Negli anni ’80 Napoli-Juventus è stata la sfida tra due incredibili ’10’: Diego Maradona e Michel Platini hanno omaggiato per sempre questa sfida a suon di colpi di classe e genio

“Michel, lei sa cos’è a Napoli il Maschio Angioino?” “Certo. E’ Diego” ” Diego, che cosa è per lei Platini?” “E’ praticamente tutta la Giuve”.

Correva il 1984 quando Diego Armando Maradona approdò al Napoli. L’acquisto della vita per il presidente Ferlaino, che assicurandosi il giovane argentino lancia un segnale forte e chiaro agli squadroni del Nord Italia, Juventus in primis: signori, vogliamo vincere.

La Juventus ha appena conquistato l’ennesimo scudetto capitanata dal suo fuoriclasse francese che da Principe è già diventato Sovrano: Michel Platini, che si è preso la Signora portandola con sè sul suo trono. Le Roi, così lo chiamano, ha già all’attivo uno scudetto, una Coppa delle Coppe e ben due Palloni d’ Oro:  leader incontrastato della Serie A, soltanto Maradona potrà contendergli lo scettro.

Napoli impazzisce all’arrivo del talentuoso Diego: la città si colora ancor più di azzurro e tra i vicoli affollati dei Quartieri Spagnoli il viso del diez spesso prende il posto delle santelle: quasi un salvatore, il Predestinato alla riscossa totale del calcio e della città.

Solare, estroverso, esuberante: così è Diego Armando, che si conforma perfettamente con l’animo e il cuore della città che lo accoglie. Tanto quanto Michel è distaccato e ironico, in perfetta sintonia con la Torino sabauda: si concede poco, solo sul campo da calcio lascia intravedere chi sia davvero.

I due innescano una rivalità a distanza sin da subito. Senza polemiche, senza ferri corti: una rivalità tra signori, signori di un calcio che non c’è più.

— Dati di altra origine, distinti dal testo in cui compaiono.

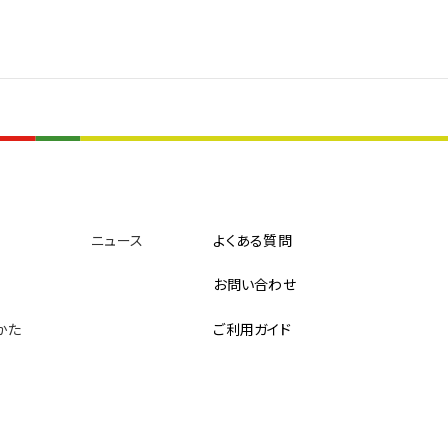
ニュース
よくある質問
お問い合わせ
めかた
ご利用ガイド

Indossano lo stesso numero ma non potrebbero essere più diversi, entrambi dotati di carisma ma con un’espressione agli antipodi.

Michel si muove con razionalità, detta i tempi di ciascuno con estrema precisione, quasi come un metronomo, un direttore d’orchestra; Diego invece è un’onda, che travolge con sè i compagni e li “costringe” a seguirlo senza possibilità di replica. Si contendono il potere a piccoli sorsi, tra punizioni pennellate, calci di rigore e magie di calibro incredibile. Sono come il sole e la luna: ugualmente belli, ugualmente indispensabili.

Si sono incrociati per soli tre anni e hanno segnato un’ epoca, la più bella del nostro calcio, forse. La parabola di Michel alla Juventus discende proprio nel momento in cui quella di Diego e del Napoli iniziano la loro ascesa. Il 17 maggio 1987, mentre Torino in lacrime saluta Platini che dice addio al calcio giocato – a 32 anni, oggi sarebbe improbabile – Maradona consegna alla città partenopea il sogno: il suo primo scudetto.

Ancora una volta agli antipodi, ancora una volta protagonisti di un medesimo ma opposto destino: quello di chi, sempre e comunque, è destinato a lasciare il segno. Platini porta la Juventus sul tetto del mondo, Maradona porta il Napoli nel regno della vittoria fino ad allora soltanto immaginato e desiderato.

Tre anni, sufficienti a creare un mito che non tramonterà. Da allora Napoli-Juventus è la sfida tra il genio dell’estro e la sovranità dell’equilibrio: tra Maradona e Platini, per sempre.